Tiger feeling ready to win again as PGA Championship looms
ST LOUIS – Agence France-Presse
Tiger Woods says he has improved enough after spinal fusion surgery to snap a five-year win drought just ahead of the season’s final major tournament, the 100th PGA Championship.
Woods, a 14-time major champion, tees off next week at Bellerive after briefly leading last month’s British Open at Carnoustie. The former world number one boosted his ranking from beyond 1,200th last December to 50th.
“I went from just hoping to be able to play the tour to now I feel that I certainly can win again,” Woods said.
“Within a year to get down to 50 is a pretty good accomplishment. At the beginning of the year, if they had said you’re playing the Open Championship, I would have said I’d be very lucky to do that.”
Woods, who hasn’t won a major title since the 2008 U.S. Open, struggled with back pain the past two years but has served notice his shotmaking skills are returning to form. He shared second at the Valspar Championship in March and in June shared fourth at the National after his best final round in six years.
“I’ve had an opportunity to win a couple times this year. I had a great chance at Valspar early in the year and even [at Carnoustie] I had a great shot at it,” Woods said. “My game has gotten better and good enough where I feel like I can win again out here.”
Woods has one last major before turning 43 in December. Only 14 times has a player 43 or older won a major and only two men have multiple wins beyond their 42nd birthday -- Old Tom Morris in the 1864 and 1867 British Opens and Julius Boros at the 1963 U.S. Open and 1968 PGA Championship.
Woods has not won any event since the 2013 WGC Bridgestone Invitational, but held the outright lead with eight holes to play at Carnoustie before a double bogey and bogey dropped him from the top for good.
“It’s going to sting for a while because I had a great chance at it,” Woods said. “I played myself into a great position. I made a couple of mistakes there at 11 and 12, ended up costing me the tournament.”
Woods shared sixth at the Open, his best major result since 2013, and will chase his first consecutive top-10 major finishes since 2010 at Bellerive.

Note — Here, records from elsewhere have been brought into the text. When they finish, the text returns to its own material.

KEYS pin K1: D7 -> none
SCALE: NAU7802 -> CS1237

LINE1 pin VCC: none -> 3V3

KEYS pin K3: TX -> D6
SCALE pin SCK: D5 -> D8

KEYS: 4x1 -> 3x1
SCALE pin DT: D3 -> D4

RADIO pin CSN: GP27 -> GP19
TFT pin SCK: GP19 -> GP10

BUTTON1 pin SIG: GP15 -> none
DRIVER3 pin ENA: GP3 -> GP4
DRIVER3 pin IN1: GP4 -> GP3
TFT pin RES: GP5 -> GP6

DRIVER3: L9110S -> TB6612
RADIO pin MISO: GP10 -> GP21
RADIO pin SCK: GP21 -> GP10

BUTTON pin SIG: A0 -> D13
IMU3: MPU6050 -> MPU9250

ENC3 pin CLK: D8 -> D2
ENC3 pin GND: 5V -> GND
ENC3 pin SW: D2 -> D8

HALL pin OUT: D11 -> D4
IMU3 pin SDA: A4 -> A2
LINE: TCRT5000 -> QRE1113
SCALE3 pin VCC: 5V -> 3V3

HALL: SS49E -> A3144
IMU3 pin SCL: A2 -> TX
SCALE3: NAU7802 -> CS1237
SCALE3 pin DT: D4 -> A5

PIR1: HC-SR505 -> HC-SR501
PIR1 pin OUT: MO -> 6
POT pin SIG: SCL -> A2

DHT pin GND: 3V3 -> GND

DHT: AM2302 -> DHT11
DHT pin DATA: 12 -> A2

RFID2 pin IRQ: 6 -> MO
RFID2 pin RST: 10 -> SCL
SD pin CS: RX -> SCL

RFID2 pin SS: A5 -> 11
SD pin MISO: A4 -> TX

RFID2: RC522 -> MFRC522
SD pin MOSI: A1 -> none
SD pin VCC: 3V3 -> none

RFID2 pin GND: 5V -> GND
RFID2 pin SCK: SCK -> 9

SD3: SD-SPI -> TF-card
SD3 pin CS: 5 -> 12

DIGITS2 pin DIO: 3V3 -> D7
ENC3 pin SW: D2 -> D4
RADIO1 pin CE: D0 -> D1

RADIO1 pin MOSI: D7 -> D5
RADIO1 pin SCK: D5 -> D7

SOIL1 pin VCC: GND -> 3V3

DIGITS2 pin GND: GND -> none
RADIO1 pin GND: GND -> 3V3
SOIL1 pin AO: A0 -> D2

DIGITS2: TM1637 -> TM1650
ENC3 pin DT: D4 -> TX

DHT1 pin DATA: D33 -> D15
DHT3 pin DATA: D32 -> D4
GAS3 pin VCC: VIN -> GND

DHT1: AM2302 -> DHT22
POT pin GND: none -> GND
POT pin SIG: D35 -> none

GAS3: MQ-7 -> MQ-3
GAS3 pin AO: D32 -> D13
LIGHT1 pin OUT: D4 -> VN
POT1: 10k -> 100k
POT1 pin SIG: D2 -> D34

Battling back from severe back pain that had him wondering if his career was over, Woods now faces his hardest stretch of golf since surgery with a likely run of five events in six weeks starting with the WGC Bridgestone and PGA Championship plus at least the first two PGA playoff events and likely the first three.
“We built a pretty good physical game plan for it,” Woods said. “My training schedule, how to build myself up, my recovery breaks, even had to factor in how much I can practice, just to make sure I’m physically fit enough to get through this section.
“I also want to play well and win tournaments through this. I feel like my body is good. I need to keep it that way. I still need to train really hard and limit how much I do practice, the wear and tear on the body, because I’m going to be putting it through its paces in tournament play.”
Woods, whose 79 career PGA victories are three shy of Sam Snead’s all-time record, is making a solid case for a Ryder Cup spot as a captain’s pick.
He has already agreed to serve as an assistant to U.S. captain Jim Furyk for next month’s team showdown in France but says his chances to play are “trending.”
Woods also says his body would be ready for the grind of dawn-to-dusk Ryder Cup matches.
“I play 36 holes all the time at home. Granted we are in a cart and zip around there in two-hour rounds. It will certainly be different,” Woods said.
“But my job is to get on the team. I’m going to be there in either case but I would like to be there as a player as well.”